Pembalakan hutan secara liar pemicu banjir bandang di Pasaman

id Banjir bandang, berita banjir, bencana hidrometeorologi

Pembalakan hutan secara liar pemicu banjir bandang di Pasaman

Sekretaris Komisi IV DPRD Provinsi Sumatera Barat (Sumbar) Suharjono. (ANTARA/HO-Humas DPRD Sumbar).

Padang (ANTARA) - Sekretaris Komisi IV DPRD Provinsi Sumatera Barat (Sumbar) Suharjono mengungkapkan bahwa aktivitas pembalakan liar (ilegal logging) merupakan salah satu pemicu terjadinya banjir bandang di Kabupaten Pasaman.

"Salah satu pemicu seringnya terjadi banjir bandang di Kabupaten Pasaman karena maraknya pembalakan liar," kata Sekretaris Komisi IV DPRD Provinsi Sumbar Suharjono di Padang, Rabu.

Selain meresahkan masyarakat, pembalakan liar juga mengancam stabilitas lingkungan hidup.
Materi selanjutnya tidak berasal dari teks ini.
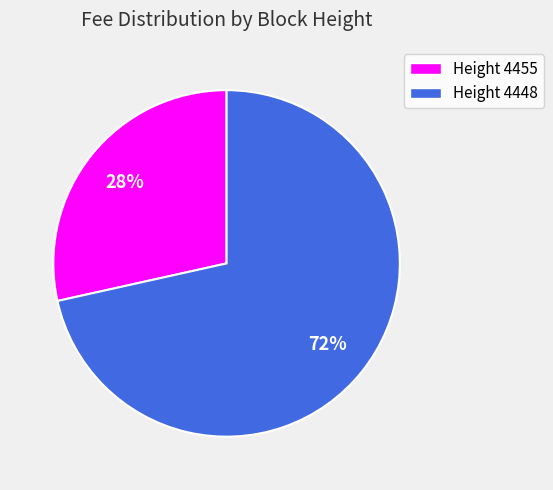

Which category has the smallest portion of the pie?

Height 4455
Imbasnya, luasan hutan di Kabupaten Pasaman semakin berkurang sehingga fungsinya sebagai penahan air tidak bekerja maksimal.

"Kita berharap adanya sinergisitas masyarakat dengan unsur terkait untuk mengantisipasi pembalakan liar," ajak dia.

Menurut dia, masyarakat bersama seluruh unsur terkait harus bekerja sama untuk menjaga kelestarian lingkungan. Apalagi, Kabupaten Pasaman salah satu daerah yang rawan bencana hidrometeorologi.

"Beberapa daerah di Kabupaten Pasaman belakangan ini dilanda banjir, dan terakhir banjir melanda pemukiman masyarakat di sekitar daerah aliran sungai Batang Beringin," ucap dia.

Pada kesempatan itu, ia mengingatkan pentingnya menjaga lingkungan hidup. Hal tersebut juga diatur dalam Peraturan Daerah (Perda) Nomor 2 Tahun 2020 tentang Perlindungan dan Pengelolaan Lingkungan Hidup.

Secara garis besar Perda Perlindungan dan Pengelolaan Lingkungan Hidup bertujuan untuk mencapai keselarasan antara hubungan manusia dengan lingkungan hidup. Tidak hanya itu, perda tersebut juga bertujuan menjaga terkendalinya pemanfaatan sumber daya alam dengan baik.

Selain menyoroti aktivitas pembalakan liar, ia juga menyinggung minimnya sarana atau tempat pembuangan sampah di Kecamatan Rao Selatan. Di kecamatan tersebut terdata sekitar 40 ribu warga yang kesulitan membuang sampah rumah tangga. Sebab, hingga kini di daerah itu belum ada tempat pembuangan akhir.

"DPRD akan mencarikan solusi untuk permasalahan ini bersama pemerintah provinsi supaya pengelolaan sampah berjalan optimal," katanya.